Florida foreclosures and how they affect property taxes down in the Sunshine State need to be studied by anybody in charge of handling tax revenues down there, no matter how reduced those revenues end up being. With an increasing number of foreclosures — and more on the horizon — Florida is coming to grips with the problem other states have had for a while and which it’s been able to duck for so long.

After all, once a person walks away from his mortgage he’s also walking away from any future tax obligation (though municipalities and counties, especially, are trying vigorously to capture any tax bills already owed), which can sting many a municipality badly. And with homes sitting unsold on the market for far longer than was once the case, the prospect of replacing that lost revenue seems dim at the moment.

Of course, much of the problem has deeper roots than just the current “boom” (if one wants to call it that) in foreclosures. For years, Florida’s base economic expectation had been built upon a sandy foundation called “speculation.” When it works well — which it had been doing for years — the economy benefits, and the Sunshine State surely benefited from it for quite a while.

However, when the bottom falls out of a market, or when the inevitable bust finally follows the boom (as it has, not only in Florida but in most other states as well), such speculative investment can hurt more than might normally be the case. For example, consider the ocean of people who’d bought into homes they couldn’t afford with the expectation that they’d “trade up” after selling their old home for a handsome profit.

Many of these owners looked at the properties they were buying into and gambled that they’d be able to get out of them with a nice profit before the low interest rate loans or adjustable-rate mortgages they took out to get the property began to adjust upwards. But the bottom of the market fell out from under everybody quickly, meaning these homes are now unable to be sold for at least what they were purchased for.

Now, many a home is sitting in the hands of people who can’t meet the monthly payments that adjusted upwards after an initial low “teaser” period and who’ve also seen their own incomes either reduced or eliminated entirely due to a concurrent shrinkage in the overall economy. It’s somewhat of a vicious cycle, truth be told, and no one single aspect of economic activity is independent of another, especially in real estate sales and property tax collection.

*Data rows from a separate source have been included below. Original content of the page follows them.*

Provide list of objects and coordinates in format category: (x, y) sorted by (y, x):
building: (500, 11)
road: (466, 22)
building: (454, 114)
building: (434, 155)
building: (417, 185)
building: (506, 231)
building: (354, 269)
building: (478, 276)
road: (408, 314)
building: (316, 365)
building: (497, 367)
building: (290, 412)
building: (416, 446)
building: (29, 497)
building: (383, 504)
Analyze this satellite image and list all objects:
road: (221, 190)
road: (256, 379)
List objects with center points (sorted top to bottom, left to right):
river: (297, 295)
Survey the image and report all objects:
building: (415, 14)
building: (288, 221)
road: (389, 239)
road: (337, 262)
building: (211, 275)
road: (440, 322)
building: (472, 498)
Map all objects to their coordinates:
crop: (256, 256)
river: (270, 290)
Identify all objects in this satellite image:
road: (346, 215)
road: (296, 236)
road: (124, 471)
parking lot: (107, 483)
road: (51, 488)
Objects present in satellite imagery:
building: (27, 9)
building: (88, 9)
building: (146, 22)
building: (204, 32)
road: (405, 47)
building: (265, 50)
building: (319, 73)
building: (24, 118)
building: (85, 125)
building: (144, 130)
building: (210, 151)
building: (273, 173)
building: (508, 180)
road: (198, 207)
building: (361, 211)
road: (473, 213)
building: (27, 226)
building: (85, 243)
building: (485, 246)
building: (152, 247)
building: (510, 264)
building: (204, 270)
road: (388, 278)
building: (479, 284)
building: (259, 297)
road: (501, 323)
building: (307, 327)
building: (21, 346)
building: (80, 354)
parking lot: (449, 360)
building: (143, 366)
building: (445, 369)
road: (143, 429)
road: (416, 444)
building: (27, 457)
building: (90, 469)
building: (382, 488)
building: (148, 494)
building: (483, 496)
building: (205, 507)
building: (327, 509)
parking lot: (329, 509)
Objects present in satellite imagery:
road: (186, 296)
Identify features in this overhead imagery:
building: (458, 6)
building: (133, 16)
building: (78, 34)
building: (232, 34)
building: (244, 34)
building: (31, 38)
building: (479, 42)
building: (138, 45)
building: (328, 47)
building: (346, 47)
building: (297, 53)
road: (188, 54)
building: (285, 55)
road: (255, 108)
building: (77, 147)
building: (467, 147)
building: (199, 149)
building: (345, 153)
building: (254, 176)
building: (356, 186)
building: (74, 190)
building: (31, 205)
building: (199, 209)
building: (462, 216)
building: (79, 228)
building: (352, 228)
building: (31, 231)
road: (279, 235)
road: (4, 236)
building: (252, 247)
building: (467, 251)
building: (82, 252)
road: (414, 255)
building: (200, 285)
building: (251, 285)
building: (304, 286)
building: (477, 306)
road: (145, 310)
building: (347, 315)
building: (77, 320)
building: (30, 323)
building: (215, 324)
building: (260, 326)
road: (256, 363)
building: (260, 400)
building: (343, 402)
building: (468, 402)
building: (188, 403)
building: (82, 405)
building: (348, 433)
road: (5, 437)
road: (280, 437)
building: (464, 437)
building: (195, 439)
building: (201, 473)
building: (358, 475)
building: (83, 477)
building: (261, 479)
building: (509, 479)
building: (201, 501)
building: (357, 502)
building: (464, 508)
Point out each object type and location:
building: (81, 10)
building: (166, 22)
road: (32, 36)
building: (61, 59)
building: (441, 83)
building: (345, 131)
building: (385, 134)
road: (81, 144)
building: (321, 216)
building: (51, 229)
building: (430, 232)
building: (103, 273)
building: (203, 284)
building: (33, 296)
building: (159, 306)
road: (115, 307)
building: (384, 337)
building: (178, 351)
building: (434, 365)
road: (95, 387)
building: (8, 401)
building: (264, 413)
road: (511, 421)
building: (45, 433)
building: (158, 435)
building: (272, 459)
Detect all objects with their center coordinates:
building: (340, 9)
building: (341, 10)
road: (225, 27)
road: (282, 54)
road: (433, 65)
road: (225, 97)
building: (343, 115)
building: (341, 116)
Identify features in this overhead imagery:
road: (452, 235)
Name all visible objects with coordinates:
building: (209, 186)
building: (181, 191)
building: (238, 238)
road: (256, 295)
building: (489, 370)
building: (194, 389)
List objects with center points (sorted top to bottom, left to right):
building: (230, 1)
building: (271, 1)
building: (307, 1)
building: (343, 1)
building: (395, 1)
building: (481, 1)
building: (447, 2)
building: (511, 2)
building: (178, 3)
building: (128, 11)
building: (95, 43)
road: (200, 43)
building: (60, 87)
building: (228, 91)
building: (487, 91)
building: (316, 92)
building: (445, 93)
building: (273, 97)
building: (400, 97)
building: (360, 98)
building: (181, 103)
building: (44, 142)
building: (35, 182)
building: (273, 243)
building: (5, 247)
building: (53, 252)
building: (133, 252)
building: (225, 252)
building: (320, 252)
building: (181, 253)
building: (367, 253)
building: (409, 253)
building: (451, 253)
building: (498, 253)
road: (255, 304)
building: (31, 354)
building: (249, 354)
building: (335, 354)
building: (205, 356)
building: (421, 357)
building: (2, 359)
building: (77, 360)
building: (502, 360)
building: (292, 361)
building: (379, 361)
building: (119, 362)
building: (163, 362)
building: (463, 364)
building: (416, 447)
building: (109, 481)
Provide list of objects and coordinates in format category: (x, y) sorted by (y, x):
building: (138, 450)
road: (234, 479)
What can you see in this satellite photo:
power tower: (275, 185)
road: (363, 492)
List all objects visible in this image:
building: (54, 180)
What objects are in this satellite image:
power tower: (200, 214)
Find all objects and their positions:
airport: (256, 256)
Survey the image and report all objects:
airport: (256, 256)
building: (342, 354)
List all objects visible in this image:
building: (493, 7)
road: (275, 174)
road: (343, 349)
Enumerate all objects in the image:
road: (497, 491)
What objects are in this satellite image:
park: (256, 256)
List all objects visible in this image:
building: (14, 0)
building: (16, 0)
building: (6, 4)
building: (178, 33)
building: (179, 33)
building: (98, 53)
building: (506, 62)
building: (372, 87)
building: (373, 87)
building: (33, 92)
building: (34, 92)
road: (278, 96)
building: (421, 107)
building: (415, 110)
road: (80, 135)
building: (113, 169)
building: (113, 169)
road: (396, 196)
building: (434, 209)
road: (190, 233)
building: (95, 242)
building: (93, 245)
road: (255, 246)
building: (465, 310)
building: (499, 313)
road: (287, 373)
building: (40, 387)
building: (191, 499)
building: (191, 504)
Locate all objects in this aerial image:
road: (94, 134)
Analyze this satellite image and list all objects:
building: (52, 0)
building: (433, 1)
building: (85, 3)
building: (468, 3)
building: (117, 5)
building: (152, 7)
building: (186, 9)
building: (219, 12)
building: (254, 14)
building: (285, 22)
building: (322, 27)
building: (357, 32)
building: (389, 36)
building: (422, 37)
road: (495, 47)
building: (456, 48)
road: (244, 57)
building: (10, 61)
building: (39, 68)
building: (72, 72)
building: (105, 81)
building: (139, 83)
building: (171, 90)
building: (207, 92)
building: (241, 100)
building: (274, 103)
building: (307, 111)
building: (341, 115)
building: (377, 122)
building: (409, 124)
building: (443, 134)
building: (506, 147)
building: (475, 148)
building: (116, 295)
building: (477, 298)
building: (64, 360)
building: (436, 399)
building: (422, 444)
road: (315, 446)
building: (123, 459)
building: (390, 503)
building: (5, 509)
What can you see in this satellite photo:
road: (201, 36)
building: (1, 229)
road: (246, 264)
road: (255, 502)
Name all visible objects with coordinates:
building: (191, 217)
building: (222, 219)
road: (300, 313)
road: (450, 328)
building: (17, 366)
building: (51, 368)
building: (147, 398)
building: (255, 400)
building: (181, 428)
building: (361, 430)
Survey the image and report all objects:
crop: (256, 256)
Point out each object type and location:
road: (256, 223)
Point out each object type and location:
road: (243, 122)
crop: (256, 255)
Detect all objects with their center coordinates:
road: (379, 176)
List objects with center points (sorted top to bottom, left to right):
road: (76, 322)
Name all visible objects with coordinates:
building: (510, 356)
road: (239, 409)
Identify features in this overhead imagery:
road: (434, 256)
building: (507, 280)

It seems certain that the rate of FL foreclosures will continue to be a cause for concern at least until local and state government can work out ways to help people stay in their homes and avoid foreclosure, usually by taking advantage of certain federal programs. Until that occurs, though, the property tax revenues that funded many schools, police and fire services will be lower. Whether relying on property taxes was smart is a different question, though.